**任务说明**.
请根据下方文段回答:
(a) 李敬泽提到的创作生涯有多少年?
(b) 范咏戈用哪六个字概括这部作品?
(c) 最后一段举出的文本书名是什么?

**所附文段**.
============

在三十多年的创作生涯中,他从来没有怀疑过写作的意义,或者,虽然他有时可能会困惑,但是,他从没有真的想过停下来……这里有一种令人难以释怀的悲怆和苍凉。

时势之变人所难料,而一个人的生命何其短暂,我们只来得及守住我们的所知,尽我们的所能。……多少年后,当人们检视中国人在这一段时间的复杂经验时,立纯先生的作品依然是珍贵的、意味深长的旁证。

——李敬泽

 

作品对人的心灵具有穿透力,是出类拔萃的,具有一定的探索性……对底层人物的命运和生存状态有着贴近真实的描摹。作者对脚下的土地充满感情。和传统的小说有着很大的不同,可以说是一部创业史、心灵史。

——韩作荣

 

用日常生活表现重大题材,现实主义新的文本,小生活大艺术。可用六个字概括:现实、诗意、幽默。……对于读者而言,它不光是认识的,也是审美的。它回到文学本身的出发点,回到精神家园,倡扬了民族精神,触摸到了人性的深处。是一场“剖析与狂欢”。小说充满诗意,历史记忆和现实对位。

——范咏戈

 

王立纯是带着爱心和温情、善意和敬意描写这些“过去人物”的。他的语言生动幽默,略有反讽色彩,表明了作者和对象之间、当代与过去之间所必要的审美距离感。风格建立在认识深刻的基础之上,它的主要动力就是要求对生活有更多一层的发现和观照。

——吴秉杰

 

现代史学的一种观点同样认为,在重现历史事实时,需要注意实证生活在那个历史时期的普通人的普通经验,而不是把目光集中于对历史进程产生重大影响的杰出人物,《月亮上的篝火》正是这样一种文本。它代表的史学观是具有现代性的。

============

坐标变化列表:
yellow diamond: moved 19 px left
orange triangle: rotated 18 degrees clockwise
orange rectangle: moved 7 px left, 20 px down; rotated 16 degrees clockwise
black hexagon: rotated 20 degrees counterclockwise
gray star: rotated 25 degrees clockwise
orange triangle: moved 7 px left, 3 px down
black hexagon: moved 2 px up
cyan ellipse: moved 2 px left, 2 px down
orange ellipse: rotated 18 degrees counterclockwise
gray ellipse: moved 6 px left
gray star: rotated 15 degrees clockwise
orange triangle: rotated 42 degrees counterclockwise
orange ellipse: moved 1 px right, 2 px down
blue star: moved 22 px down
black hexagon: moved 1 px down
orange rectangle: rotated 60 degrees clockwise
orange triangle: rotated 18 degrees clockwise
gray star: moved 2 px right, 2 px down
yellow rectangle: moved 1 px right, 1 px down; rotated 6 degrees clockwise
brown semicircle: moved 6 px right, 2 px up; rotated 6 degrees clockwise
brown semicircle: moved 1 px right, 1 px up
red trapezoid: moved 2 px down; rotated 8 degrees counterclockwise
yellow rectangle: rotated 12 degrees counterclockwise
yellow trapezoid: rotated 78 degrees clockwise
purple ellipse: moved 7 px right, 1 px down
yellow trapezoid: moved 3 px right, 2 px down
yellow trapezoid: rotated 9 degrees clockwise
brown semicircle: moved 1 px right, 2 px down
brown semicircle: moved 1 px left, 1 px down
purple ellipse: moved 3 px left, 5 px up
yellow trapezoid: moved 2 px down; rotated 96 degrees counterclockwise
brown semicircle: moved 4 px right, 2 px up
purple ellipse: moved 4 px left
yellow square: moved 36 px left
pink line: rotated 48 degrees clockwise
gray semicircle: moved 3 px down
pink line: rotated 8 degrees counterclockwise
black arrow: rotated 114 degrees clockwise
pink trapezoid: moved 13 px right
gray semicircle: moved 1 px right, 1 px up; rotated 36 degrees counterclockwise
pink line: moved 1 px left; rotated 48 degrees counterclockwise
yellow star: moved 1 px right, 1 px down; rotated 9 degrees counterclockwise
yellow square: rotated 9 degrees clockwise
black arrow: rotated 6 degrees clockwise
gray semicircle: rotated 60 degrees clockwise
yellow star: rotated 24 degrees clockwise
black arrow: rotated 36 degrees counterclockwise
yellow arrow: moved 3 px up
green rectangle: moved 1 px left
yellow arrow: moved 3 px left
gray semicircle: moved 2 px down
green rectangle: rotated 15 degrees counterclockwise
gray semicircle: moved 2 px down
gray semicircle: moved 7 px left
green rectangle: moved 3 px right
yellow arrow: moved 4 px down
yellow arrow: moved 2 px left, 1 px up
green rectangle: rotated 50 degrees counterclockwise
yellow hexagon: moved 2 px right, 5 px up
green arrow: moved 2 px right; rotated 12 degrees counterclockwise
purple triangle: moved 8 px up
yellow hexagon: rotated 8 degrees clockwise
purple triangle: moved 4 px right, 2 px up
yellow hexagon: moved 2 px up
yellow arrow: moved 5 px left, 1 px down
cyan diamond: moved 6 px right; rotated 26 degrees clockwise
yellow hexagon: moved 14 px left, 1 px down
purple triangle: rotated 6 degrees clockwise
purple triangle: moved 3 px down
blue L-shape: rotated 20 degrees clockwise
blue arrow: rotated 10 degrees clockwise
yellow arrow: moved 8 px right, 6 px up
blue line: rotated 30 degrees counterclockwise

============

**本题作答**.
(a) 三十多年。
(b) 现实、诗意、幽默。
(c) 《月亮上的篝火》。